Bab 7-9

417 29 0
                                    

Bab 7

Dengan teriakan berapi-api Riftan, Max buru-buru mengangkat kepalanya. Pria yang menerima kemarahannya tampak bingung dengan sikapnya yang sombong. Dia mengerutkan kening dan balas berteriak,

"Bagaimana saya tahu seseorang melakukan itu di dalam ruang tamu! Saya hanya tidak merasa perlu untuk mengetuk pintu, seperti biasanya, karena pemimpin akan langsung memperhatikan saya!"

"Keluar dari sini!"

Dia menjadi pucat karena tangisan suaminya. Jika dia keluar, lalu... apa yang terjadi selanjutnya? Max memohon pada pria itu dengan tatapan memintanya untuk tidak pergi dari belakang suaminya. Tapi pria itu hanya mengertakkan gigi dan menggumamkan sesuatu yang kasar sebelum berbalik.

"Saya sudah mendapat kereta yang menunggu di luar. Kamu bilang kamu tidak di sini untuk memandangi kastil Cross!"

Riftan menjawab tanpa ragu, "Suruh dia menunggu."

Pria itu menghela nafas panjang dan lelah, mendapati situasinya tidak berdaya. "Jangan berlarut-larut."

Dia melirik Max dengan pandangan tidak setuju dan menutup pintu di belakangnya dengan keras lalu pergi.
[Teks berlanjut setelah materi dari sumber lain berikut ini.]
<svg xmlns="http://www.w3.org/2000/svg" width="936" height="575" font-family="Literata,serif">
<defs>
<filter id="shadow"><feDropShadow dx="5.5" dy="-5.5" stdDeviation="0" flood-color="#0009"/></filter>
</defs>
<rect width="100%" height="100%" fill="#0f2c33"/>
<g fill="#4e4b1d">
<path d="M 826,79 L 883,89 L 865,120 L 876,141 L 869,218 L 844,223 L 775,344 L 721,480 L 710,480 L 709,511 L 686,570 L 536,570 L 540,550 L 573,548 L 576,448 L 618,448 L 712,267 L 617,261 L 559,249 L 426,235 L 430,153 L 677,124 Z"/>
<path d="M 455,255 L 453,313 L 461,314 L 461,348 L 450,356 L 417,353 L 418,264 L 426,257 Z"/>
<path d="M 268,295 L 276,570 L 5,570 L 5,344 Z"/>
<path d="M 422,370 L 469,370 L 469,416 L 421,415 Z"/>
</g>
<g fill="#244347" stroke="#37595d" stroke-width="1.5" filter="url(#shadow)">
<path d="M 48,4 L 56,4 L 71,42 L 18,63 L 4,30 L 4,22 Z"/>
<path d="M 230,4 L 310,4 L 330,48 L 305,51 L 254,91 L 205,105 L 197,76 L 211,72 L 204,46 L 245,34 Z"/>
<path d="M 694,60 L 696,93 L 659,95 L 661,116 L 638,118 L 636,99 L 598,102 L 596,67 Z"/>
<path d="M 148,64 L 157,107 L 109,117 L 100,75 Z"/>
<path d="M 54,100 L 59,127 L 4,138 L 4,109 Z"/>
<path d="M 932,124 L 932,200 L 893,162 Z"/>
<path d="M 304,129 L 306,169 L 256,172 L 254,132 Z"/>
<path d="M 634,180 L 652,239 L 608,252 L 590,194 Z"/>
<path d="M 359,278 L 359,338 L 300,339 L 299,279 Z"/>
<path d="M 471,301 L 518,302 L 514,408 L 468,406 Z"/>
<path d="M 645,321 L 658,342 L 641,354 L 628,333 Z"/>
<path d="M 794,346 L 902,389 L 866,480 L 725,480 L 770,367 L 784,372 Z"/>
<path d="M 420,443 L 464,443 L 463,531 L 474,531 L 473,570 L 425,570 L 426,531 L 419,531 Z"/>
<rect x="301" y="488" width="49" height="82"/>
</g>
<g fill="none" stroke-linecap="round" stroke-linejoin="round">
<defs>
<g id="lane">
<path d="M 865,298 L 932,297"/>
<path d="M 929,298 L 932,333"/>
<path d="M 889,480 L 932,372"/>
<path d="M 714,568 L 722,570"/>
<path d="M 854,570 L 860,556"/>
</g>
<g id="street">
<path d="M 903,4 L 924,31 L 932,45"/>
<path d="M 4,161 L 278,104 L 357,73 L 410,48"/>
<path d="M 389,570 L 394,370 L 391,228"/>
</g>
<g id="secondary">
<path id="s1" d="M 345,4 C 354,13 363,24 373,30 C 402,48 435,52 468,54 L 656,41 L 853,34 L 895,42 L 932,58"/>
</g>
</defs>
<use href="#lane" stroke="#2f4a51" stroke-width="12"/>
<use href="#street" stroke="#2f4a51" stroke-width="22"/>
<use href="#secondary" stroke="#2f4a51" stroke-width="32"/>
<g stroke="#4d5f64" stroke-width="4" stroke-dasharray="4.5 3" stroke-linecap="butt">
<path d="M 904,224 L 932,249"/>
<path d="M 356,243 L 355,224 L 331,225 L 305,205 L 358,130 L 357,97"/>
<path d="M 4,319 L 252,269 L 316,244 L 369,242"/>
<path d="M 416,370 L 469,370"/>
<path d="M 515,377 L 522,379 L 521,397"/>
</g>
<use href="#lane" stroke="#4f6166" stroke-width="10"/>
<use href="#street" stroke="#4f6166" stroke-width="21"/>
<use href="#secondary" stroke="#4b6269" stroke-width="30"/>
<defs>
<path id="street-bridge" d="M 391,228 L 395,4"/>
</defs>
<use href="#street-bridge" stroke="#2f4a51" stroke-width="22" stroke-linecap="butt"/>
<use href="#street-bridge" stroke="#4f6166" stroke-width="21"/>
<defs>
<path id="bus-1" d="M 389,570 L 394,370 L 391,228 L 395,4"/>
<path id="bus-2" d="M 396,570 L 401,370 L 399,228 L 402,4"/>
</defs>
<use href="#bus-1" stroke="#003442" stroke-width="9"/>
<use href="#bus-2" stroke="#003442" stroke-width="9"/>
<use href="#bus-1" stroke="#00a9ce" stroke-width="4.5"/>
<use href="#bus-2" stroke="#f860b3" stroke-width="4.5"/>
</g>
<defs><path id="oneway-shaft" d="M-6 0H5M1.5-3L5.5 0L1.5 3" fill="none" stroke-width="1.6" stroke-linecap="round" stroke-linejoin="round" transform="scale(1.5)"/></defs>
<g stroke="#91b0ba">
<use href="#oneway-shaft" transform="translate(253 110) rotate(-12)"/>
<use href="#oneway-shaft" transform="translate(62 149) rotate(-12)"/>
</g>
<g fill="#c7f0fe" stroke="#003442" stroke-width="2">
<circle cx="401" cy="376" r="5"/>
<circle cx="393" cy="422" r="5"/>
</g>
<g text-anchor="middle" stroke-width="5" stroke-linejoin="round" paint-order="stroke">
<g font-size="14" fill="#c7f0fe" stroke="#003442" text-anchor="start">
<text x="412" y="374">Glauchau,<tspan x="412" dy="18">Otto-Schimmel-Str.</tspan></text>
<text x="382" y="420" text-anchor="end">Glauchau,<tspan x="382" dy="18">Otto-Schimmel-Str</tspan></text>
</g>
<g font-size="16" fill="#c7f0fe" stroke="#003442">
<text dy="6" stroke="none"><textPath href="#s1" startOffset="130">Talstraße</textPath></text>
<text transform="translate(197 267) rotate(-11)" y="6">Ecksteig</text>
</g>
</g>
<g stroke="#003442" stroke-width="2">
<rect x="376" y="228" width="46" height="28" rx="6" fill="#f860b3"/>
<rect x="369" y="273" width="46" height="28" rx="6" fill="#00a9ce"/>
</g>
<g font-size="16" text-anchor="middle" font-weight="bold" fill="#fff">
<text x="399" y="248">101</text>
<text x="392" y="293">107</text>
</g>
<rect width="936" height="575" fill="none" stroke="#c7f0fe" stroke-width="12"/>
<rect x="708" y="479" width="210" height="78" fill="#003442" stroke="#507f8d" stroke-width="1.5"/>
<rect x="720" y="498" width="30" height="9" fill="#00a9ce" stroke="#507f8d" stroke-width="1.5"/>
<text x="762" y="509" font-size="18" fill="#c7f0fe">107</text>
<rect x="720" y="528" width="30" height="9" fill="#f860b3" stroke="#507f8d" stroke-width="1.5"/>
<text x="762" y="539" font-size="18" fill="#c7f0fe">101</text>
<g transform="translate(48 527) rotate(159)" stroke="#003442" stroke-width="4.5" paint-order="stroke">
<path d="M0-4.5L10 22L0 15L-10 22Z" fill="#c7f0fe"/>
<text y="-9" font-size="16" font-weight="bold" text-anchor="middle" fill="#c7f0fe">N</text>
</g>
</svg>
Tatapan Max beralih ke Riftan, dengan kasar menggaruk punggungnya dan menatapnya dengan tatapan intens. Tatapan tajamnya membuat Max meringkuk dan Riftan tertawa sinis melihatnya.

"Jangan menggigil, aku tidak akan menyerangmu lagi." Kemudian dia menambahkan setelah jeda beberapa saat, "Sial... aku tidak punya niat untuk menyerang di sini sejak awal."

Dia tidak berani mengangkat kepalanya untuk menatapnya, tetapi hanya memusatkan pandangannya pada jari-jarinya yang terkatup rapat. Dia bangkit dan merapikan pakaiannya yang acak-acakan.

"Kamu juga mendengarnya, bukan? Ada kereta menunggu di luar. Kita harus segera pergi."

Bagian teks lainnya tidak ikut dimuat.